The imports of mineral fuel, which account for one-third of the nation's total imports, increased by 15.2 per cent. Crude oil, liquid natural gas and other mineral fuels are used for thermal power generation. Deals on many fuels, such as crude oil, are conducted on a dollar basis, so the depreciation of the Japanese currency pushed up the yen value of imports.
Imports of solar panels used for large-scale photovoltaic power generation also increased in fiscal 2013, contributing to the overall rise, and imports on smartphones and clothes also surged due to the rise in demand before the consumption tax hike.
Continuing overseas production
Increasing exports is the key in improving the balance of trade, but the rise of exports in fiscal 2013 was less than robust.
Exports increased 10.8 per cent, to ¥70.86 trillion, but the figure is far below the ¥85.12 trillion posted in fiscal 2007, before the collapse of Lehman Brothers.
Elevated by brisk sales to the United States, automotive exports have increased by 15.9 per cent and exceeded ¥10 trillion. However, in export volume, the increase was just a meager 1.5 per cent. The reason for the gap between the two figures was moves by Japanese automakers to increase overseas production.
In a shift of production in February, Honda Motor Co. closed a domestic factory, which produced 6,000 cars a month, and moved its production capacity to Mexico. The models include the company's mainstay Fit subcompact car.
Mitsubishi Heavy Industries Ltd., which enjoys brisk North American sales of products such as the Forester sports-utility vehicle, plans to beef up production in the United States.

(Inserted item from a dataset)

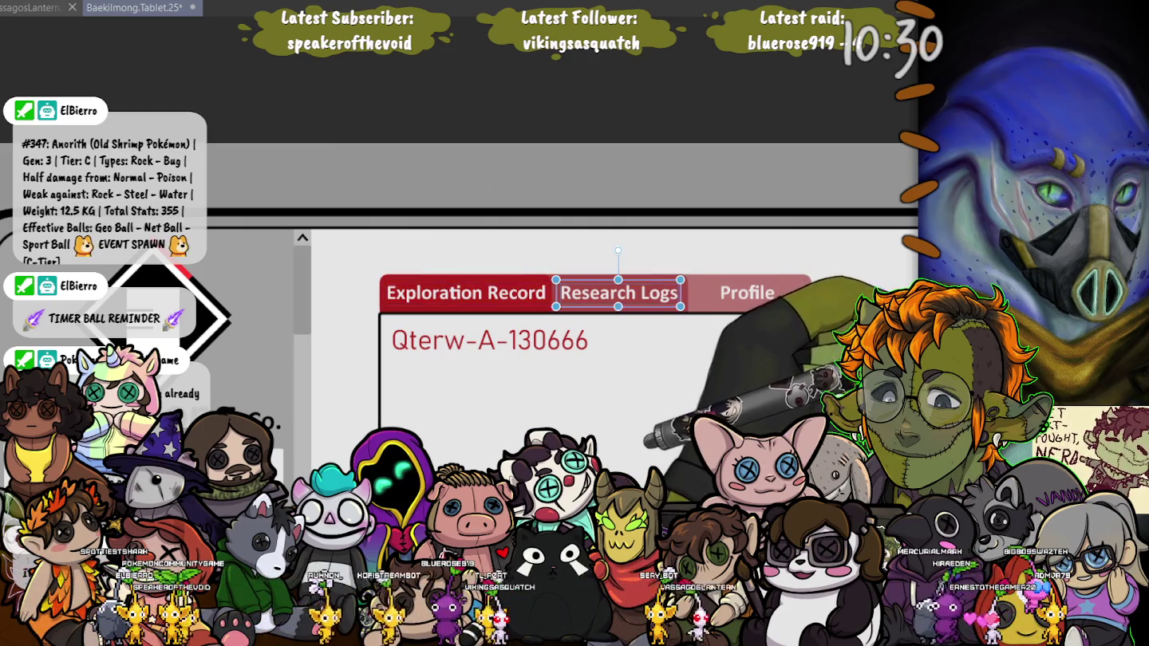
pyautogui.click(746, 293)
pyautogui.click(618, 293)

In March, Hitachi Ltd. built an automobile parts assembly plant in Mexico. The company is also building an assembly plant for train carriages in Britain, as the company has received an order for 866 carriages for high-speed trains on an interurban route.
"We will increase overseas production to minimise the effect of currency fluctuation," a Hitachi official said.
For export companies the bitter memory of being plagued by a strong yen is still vivid, so they are seeking to put in place corporate structures that will not be affected by currency fluctuations. "It is unlikely that the current trend, of domestic companies expanding production and sales overseas, will change," said Masahiro Akita of Credit Suisse Securities (Japan).
The competitiveness of Japanese companies for products such as video cameras and DVD players, which had previously been a strength for Japanese manufacturers, is declining due to the rise of foreign companies.
The fact that the electrical machinery companies are shrinking their domestic production is one of the reasons many analysts are pessimistic about a rise in exports. "It is unlikely that exports will increase," said Ryutaro Kono of BNP Paribas Securities (Japan) Ltd.
The proportion of dollar-based trades is larger in imports than exports, thus the trade balance is vulnerable to the adverse effects of the weak yen.
"There is a risk that Japan will continue posting trade deficits for a while," said Koya Miyamae of SMBC Nikko Securities.